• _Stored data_
☆ ☆ ☆

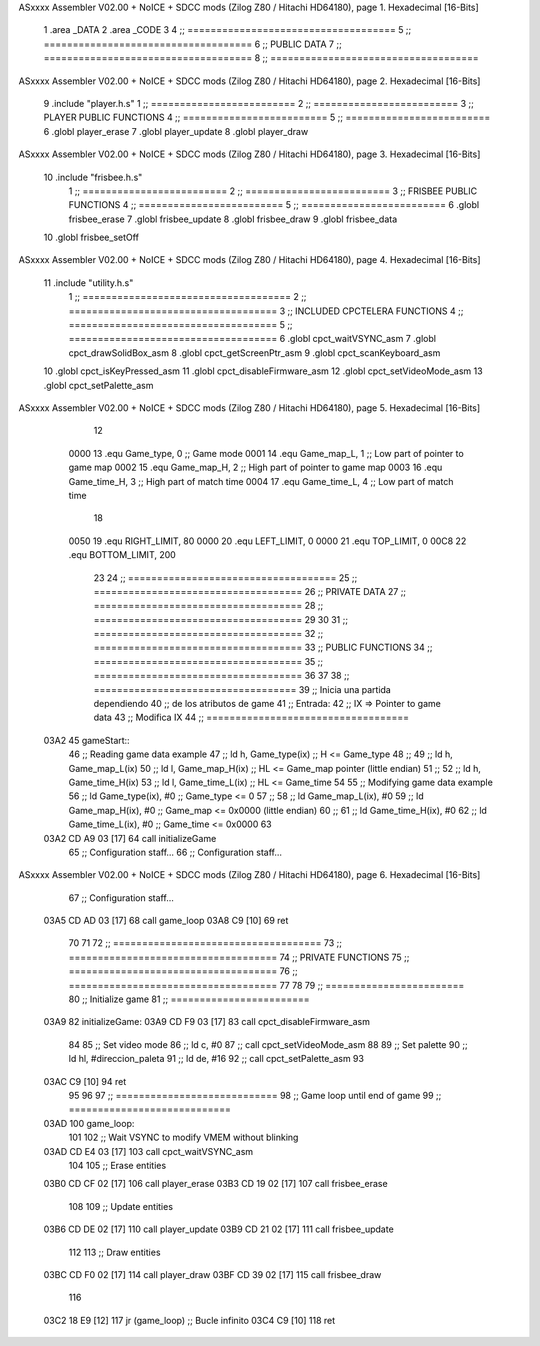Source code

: ASxxxx Assembler V02.00 + NoICE + SDCC mods  (Zilog Z80 / Hitachi HD64180), page 1.
Hexadecimal [16-Bits]



                              1 .area _DATA
                              2 .area _CODE
                              3 
                              4 ;; ====================================
                              5 ;; ====================================
                              6 ;; PUBLIC DATA
                              7 ;; ====================================
                              8 ;; ====================================
ASxxxx Assembler V02.00 + NoICE + SDCC mods  (Zilog Z80 / Hitachi HD64180), page 2.
Hexadecimal [16-Bits]



                              9 .include "player.h.s"
                              1 ;; =========================
                              2 ;; =========================
                              3 ;; PLAYER PUBLIC FUNCTIONS
                              4 ;; =========================
                              5 ;; =========================
                              6 .globl player_erase
                              7 .globl player_update
                              8 .globl player_draw
ASxxxx Assembler V02.00 + NoICE + SDCC mods  (Zilog Z80 / Hitachi HD64180), page 3.
Hexadecimal [16-Bits]



                             10 .include "frisbee.h.s"
                              1 ;; =========================
                              2 ;; =========================
                              3 ;; FRISBEE PUBLIC FUNCTIONS
                              4 ;; =========================
                              5 ;; =========================
                              6 .globl frisbee_erase
                              7 .globl frisbee_update
                              8 .globl frisbee_draw
                              9 .globl frisbee_data
                             10 .globl frisbee_setOff
ASxxxx Assembler V02.00 + NoICE + SDCC mods  (Zilog Z80 / Hitachi HD64180), page 4.
Hexadecimal [16-Bits]



                             11 .include "utility.h.s"
                              1 ;; ====================================
                              2 ;; ====================================
                              3 ;; INCLUDED CPCTELERA FUNCTIONS
                              4 ;; ====================================
                              5 ;; ====================================
                              6 .globl cpct_waitVSYNC_asm
                              7 .globl cpct_drawSolidBox_asm
                              8 .globl cpct_getScreenPtr_asm
                              9 .globl cpct_scanKeyboard_asm
                             10 .globl cpct_isKeyPressed_asm
                             11 .globl cpct_disableFirmware_asm
                             12 .globl cpct_setVideoMode_asm
                             13 .globl cpct_setPalette_asm
ASxxxx Assembler V02.00 + NoICE + SDCC mods  (Zilog Z80 / Hitachi HD64180), page 5.
Hexadecimal [16-Bits]



                             12 
                     0000    13 .equ Game_type, 	0	;; Game mode
                     0001    14 .equ Game_map_L, 	1	;; Low part of pointer to game map
                     0002    15 .equ Game_map_H, 	2	;; High part of pointer to game map
                     0003    16 .equ Game_time_H, 	3	;; High part of match time
                     0004    17 .equ Game_time_L, 	4	;; Low part of match time
                             18 
                     0050    19 .equ RIGHT_LIMIT,	80
                     0000    20 .equ LEFT_LIMIT,	0
                     0000    21 .equ TOP_LIMIT,	 	0
                     00C8    22 .equ BOTTOM_LIMIT,	200
                             23 
                             24 ;; ====================================
                             25 ;; ====================================
                             26 ;; PRIVATE DATA
                             27 ;; ====================================
                             28 ;; ====================================
                             29 
                             30 	
                             31 ;; ====================================
                             32 ;; ====================================
                             33 ;; PUBLIC FUNCTIONS
                             34 ;; ====================================
                             35 ;; ====================================
                             36 
                             37 
                             38 ;; ===================================
                             39 ;; Inicia una partida dependiendo
                             40 ;; 	de los atributos de game
                             41 ;; Entrada:
                             42 ;; 	IX => Pointer to game data 
                             43 ;; Modifica IX
                             44 ;; ===================================
   03A2                      45 gameStart::
                             46 	;; Reading game data example
                             47 	;;	ld 	h, Game_type(ix)	;; H <= Game_type
                             48 	;;
                             49 	;;	ld 	h, Game_map_L(ix)
                             50 	;;	ld 	l, Game_map_H(ix) 	;; HL <= Game_map pointer (little endian)
                             51 	;;
                             52 	;;	ld 	h, Game_time_H(ix)
                             53 	;;	ld 	l, Game_time_L(ix)	;; HL <= Game_time
                             54 
                             55 	;; Modifying game data example
                             56 	;;	ld 	Game_type(ix), #0	;; Game_type <= 0
                             57 	;;
                             58 	;;	ld 	Game_map_L(ix), #0
                             59 	;;	ld 	Game_map_H(ix), #0 	;; Game_map <= 0x0000 (little endian)
                             60 	;;
                             61 	;;	ld 	Game_time_H(ix), #0
                             62 	;;	ld 	Game_time_L(ix), #0	;; Game_time <= 0x0000
                             63 
   03A2 CD A9 03      [17]   64 	call 	initializeGame
                             65 	;; Configuration staff...
                             66 	;; Configuration staff...
ASxxxx Assembler V02.00 + NoICE + SDCC mods  (Zilog Z80 / Hitachi HD64180), page 6.
Hexadecimal [16-Bits]



                             67 	;; Configuration staff...
   03A5 CD AD 03      [17]   68 	call 	game_loop
   03A8 C9            [10]   69 	ret
                             70 
                             71 
                             72 ;; ====================================
                             73 ;; ====================================
                             74 ;; PRIVATE FUNCTIONS
                             75 ;; ====================================
                             76 ;; ====================================
                             77 
                             78 
                             79 ;; ========================
                             80 ;; Initialize game
                             81 ;; ========================
   03A9                      82 initializeGame:
   03A9 CD F9 03      [17]   83 	call cpct_disableFirmware_asm
                             84 
                             85 	;; Set video mode
                             86 	;; ld 	c, #0
                             87 	;; call cpct_setVideoMode_asm
                             88 
                             89 	;; Set palette
                             90 	;; ld 	hl, #direccion_paleta
                             91 	;; ld 	de, #16
                             92 	;; call cpct_setPalette_asm
                             93 
   03AC C9            [10]   94 	ret
                             95 
                             96 
                             97 ;; ============================
                             98 ;; Game loop until end of game
                             99 ;; ============================
   03AD                     100 game_loop:
                            101 
                            102 	;; Wait VSYNC to modify VMEM without blinking
   03AD CD E4 03      [17]  103 	call cpct_waitVSYNC_asm
                            104 
                            105 	;; Erase entities
   03B0 CD CF 02      [17]  106 	call player_erase
   03B3 CD 19 02      [17]  107 	call frisbee_erase
                            108 
                            109 	;; Update entities
   03B6 CD DE 02      [17]  110 	call player_update
   03B9 CD 21 02      [17]  111 	call frisbee_update
                            112 
                            113 	;; Draw entities
   03BC CD F0 02      [17]  114 	call player_draw
   03BF CD 39 02      [17]  115 	call frisbee_draw
                            116 
   03C2 18 E9         [12]  117 	jr (game_loop) 			;; Bucle infinito
   03C4 C9            [10]  118 	ret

☆ ☆ ☆

• _Activity_
Although the records above contain pictures, output every line exactly and leave the pictures out.

• _Answer below_
Source code

: ASxxxx Assembler V02.00 + NoICE + SDCC mods  (Zilog Z80 / Hitachi HD64180), page 1.
Hexadecimal [16-Bits]



                              1 .area _DATA
                              2 .area _CODE
                              3 
                              4 ;; ====================================
                              5 ;; ====================================
                              6 ;; PUBLIC DATA
                              7 ;; ====================================
                              8 ;; ====================================
ASxxxx Assembler V02.00 + NoICE + SDCC mods  (Zilog Z80 / Hitachi HD64180), page 2.
Hexadecimal [16-Bits]



                              9 .include "player.h.s"
                              1 ;; =========================
                              2 ;; =========================
                              3 ;; PLAYER PUBLIC FUNCTIONS
                              4 ;; =========================
                              5 ;; =========================
                              6 .globl player_erase
                              7 .globl player_update
                              8 .globl player_draw
ASxxxx Assembler V02.00 + NoICE + SDCC mods  (Zilog Z80 / Hitachi HD64180), page 3.
Hexadecimal [16-Bits]



                             10 .include "frisbee.h.s"
                              1 ;; =========================
                              2 ;; =========================
                              3 ;; FRISBEE PUBLIC FUNCTIONS
                              4 ;; =========================
                              5 ;; =========================
                              6 .globl frisbee_erase
                              7 .globl frisbee_update
                              8 .globl frisbee_draw
                              9 .globl frisbee_data
                             10 .globl frisbee_setOff
ASxxxx Assembler V02.00 + NoICE + SDCC mods  (Zilog Z80 / Hitachi HD64180), page 4.
Hexadecimal [16-Bits]



                             11 .include "utility.h.s"
                              1 ;; ====================================
                              2 ;; ====================================
                              3 ;; INCLUDED CPCTELERA FUNCTIONS
                              4 ;; ====================================
                              5 ;; ====================================
                              6 .globl cpct_waitVSYNC_asm
                              7 .globl cpct_drawSolidBox_asm
                              8 .globl cpct_getScreenPtr_asm
                              9 .globl cpct_scanKeyboard_asm
                             10 .globl cpct_isKeyPressed_asm
                             11 .globl cpct_disableFirmware_asm
                             12 .globl cpct_setVideoMode_asm
                             13 .globl cpct_setPalette_asm
ASxxxx Assembler V02.00 + NoICE + SDCC mods  (Zilog Z80 / Hitachi HD64180), page 5.
Hexadecimal [16-Bits]



                             12 
                     0000    13 .equ Game_type, 	0	;; Game mode
                     0001    14 .equ Game_map_L, 	1	;; Low part of pointer to game map
                     0002    15 .equ Game_map_H, 	2	;; High part of pointer to game map
                     0003    16 .equ Game_time_H, 	3	;; High part of match time
                     0004    17 .equ Game_time_L, 	4	;; Low part of match time
                             18 
                     0050    19 .equ RIGHT_LIMIT,	80
                     0000    20 .equ LEFT_LIMIT,	0
                     0000    21 .equ TOP_LIMIT,	 	0
                     00C8    22 .equ BOTTOM_LIMIT,	200
                             23 
                             24 ;; ====================================
                             25 ;; ====================================
                             26 ;; PRIVATE DATA
                             27 ;; ====================================
                             28 ;; ====================================
                             29 
                             30 	
                             31 ;; ====================================
                             32 ;; ====================================
                             33 ;; PUBLIC FUNCTIONS
                             34 ;; ====================================
                             35 ;; ====================================
                             36 
                             37 
                             38 ;; ===================================
                             39 ;; Inicia una partida dependiendo
                             40 ;; 	de los atributos de game
                             41 ;; Entrada:
                             42 ;; 	IX => Pointer to game data 
                             43 ;; Modifica IX
                             44 ;; ===================================
   03A2                      45 gameStart::
                             46 	;; Reading game data example
                             47 	;;	ld 	h, Game_type(ix)	;; H <= Game_type
                             48 	;;
                             49 	;;	ld 	h, Game_map_L(ix)
                             50 	;;	ld 	l, Game_map_H(ix) 	;; HL <= Game_map pointer (little endian)
                             51 	;;
                             52 	;;	ld 	h, Game_time_H(ix)
                             53 	;;	ld 	l, Game_time_L(ix)	;; HL <= Game_time
                             54 
                             55 	;; Modifying game data example
                             56 	;;	ld 	Game_type(ix), #0	;; Game_type <= 0
                             57 	;;
                             58 	;;	ld 	Game_map_L(ix), #0
                             59 	;;	ld 	Game_map_H(ix), #0 	;; Game_map <= 0x0000 (little endian)
                             60 	;;
                             61 	;;	ld 	Game_time_H(ix), #0
                             62 	;;	ld 	Game_time_L(ix), #0	;; Game_time <= 0x0000
                             63 
   03A2 CD A9 03      [17]   64 	call 	initializeGame
                             65 	;; Configuration staff...
                             66 	;; Configuration staff...
ASxxxx Assembler V02.00 + NoICE + SDCC mods  (Zilog Z80 / Hitachi HD64180), page 6.
Hexadecimal [16-Bits]



                             67 	;; Configuration staff...
   03A5 CD AD 03      [17]   68 	call 	game_loop
   03A8 C9            [10]   69 	ret
                             70 
                             71 
                             72 ;; ====================================
                             73 ;; ====================================
                             74 ;; PRIVATE FUNCTIONS
                             75 ;; ====================================
                             76 ;; ====================================
                             77 
                             78 
                             79 ;; ========================
                             80 ;; Initialize game
                             81 ;; ========================
   03A9                      82 initializeGame:
   03A9 CD F9 03      [17]   83 	call cpct_disableFirmware_asm
                             84 
                             85 	;; Set video mode
                             86 	;; ld 	c, #0
                             87 	;; call cpct_setVideoMode_asm
                             88 
                             89 	;; Set palette
                             90 	;; ld 	hl, #direccion_paleta
                             91 	;; ld 	de, #16
                             92 	;; call cpct_setPalette_asm
                             93 
   03AC C9            [10]   94 	ret
                             95 
                             96 
                             97 ;; ============================
                             98 ;; Game loop until end of game
                             99 ;; ============================
   03AD                     100 game_loop:
                            101 
                            102 	;; Wait VSYNC to modify VMEM without blinking
   03AD CD E4 03      [17]  103 	call cpct_waitVSYNC_asm
                            104 
                            105 	;; Erase entities
   03B0 CD CF 02      [17]  106 	call player_erase
   03B3 CD 19 02      [17]  107 	call frisbee_erase
                            108 
                            109 	;; Update entities
   03B6 CD DE 02      [17]  110 	call player_update
   03B9 CD 21 02      [17]  111 	call frisbee_update
                            112 
                            113 	;; Draw entities
   03BC CD F0 02      [17]  114 	call player_draw
   03BF CD 39 02      [17]  115 	call frisbee_draw
                            116 
   03C2 18 E9         [12]  117 	jr (game_loop) 			;; Bucle infinito
   03C4 C9            [10]  118 	ret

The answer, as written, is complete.